The first strategy addresses the reality that effective, sustainable solutions cannot be built, tested, optimized, and adopted during a single hackathon event. Just like any commercial enterprise, solutions to civic issues like drought management, immigration, and transportation require substantial investments of time, money, and talent. To ensure that innovative solutions conceptualized during #techLA events actually move through the product pipeline, the mayor’s office is partnering with the LA-based Civic Innovation Lab to launch Accelerate: LA, an incubator program specifically designed to help civic startup founders launch their solutions in the city. Winners of the summer #techLA hackathons earn a spot in the inaugural cohort this fall and will have access to a range of mentors, users, and potential funders to support implementation of their product ideas.
The second strategy aims to leverage the technical talent of the city’s residents to support specific city programs and community initiatives. The Office of Data at the mayor’s office works with other City Hall departments to identify projects that would benefit from a technology-based solution; provides advisory support to help departments identify outstanding needs and challenges; and, where appropriate, engages the #techLA community in addressing those challenges.
Hacking Solutions for the LA Promise Zone
In service of this second strategy, I engaged in a project to support mayor’s office staff in designing a comprehensive, technology-forward evaluation framework for tracking performance of the Los Angeles Promise Zone (LAPZ). The LAPZ is a ten-year federal designation that supports educational and economic opportunities for approximately 165,000 residents of low-income communities. While the designation itself does not carry funding, the LAPZ is leveraging $36 million in federal place-based grants — as well as multiple nonprofit, government, and private partnerships — to provide cradle-to-career support for residents of the Zone.
Evaluation, reporting, and continuous improvement for such a complex initiative was a key challenge for the LAPZ team. During my summer placement, I focused on identifying relevant datasets from various city departments that might be helpful in gauging LAPZ performance and proposing a data collection, management, and presentation process. At the end of the project, I had reviewed various departments’ responses to a call for information about relevant datasets, implemented a taxonomy that organized metrics by area of impact (e.g., education, social capital), and designed a scorecard that would easily communicate LAPZ performance to stakeholders.
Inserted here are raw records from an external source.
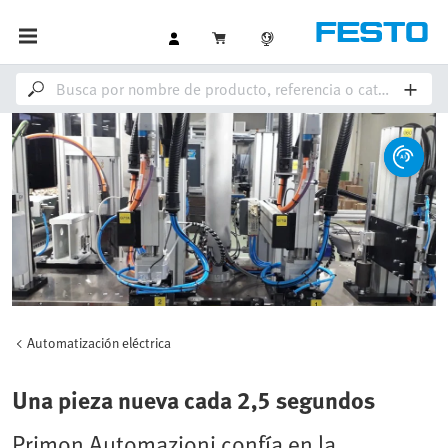
Automatización eléctrica
Una pieza nueva cada 2,5 segundos
Primon Automazioni confía en la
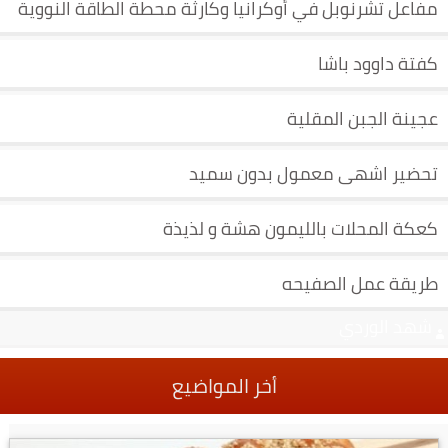
مفاعل تشرنوبل في أوكرانيا وكارثة محطة الطاقة النووية
كفتة داوود باشا
عجينة الجبن المقلية
تحضير اشهى معمول بدون سميد
كعكة المحلات بالليمون هشة و لذيذة
طريقة عمل الصفيحه
شهد الوردي
أخر المواضيع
This process surfaced a multitude of challenges that reminded me of the tremendous potential of engaging #techLA participants in problem-solving:
- The unique boundaries of the Promise Zone present roadblocks for departments that do not currently collect data at that level of granularity. While much of the data is publicly available through the city’s open data platform, technical talent is required to disaggregate data to the neighborhood level. The need for such efforts is by no means limited to the Promise Zone — other city programs that work in neighborhoods would benefit greatly from measuring their performance within specific geographies.
- The integrative scorecard, which is a critical storytelling device for providing a performance snapshot to the public, requires the integration of city-housed Promise Zone data with supplementary data from national sources. Citizen hackers could be key resources in removing data silos and increasing transparency around program performance.
My summer in Los Angeles affirmed for me that local citizens — with or without technical skills — have a critical role to play in technology-enabled civic problem-solving. I am grateful to have had the opportunity to “serve where I live,” and I look forward to doing so throughout my career.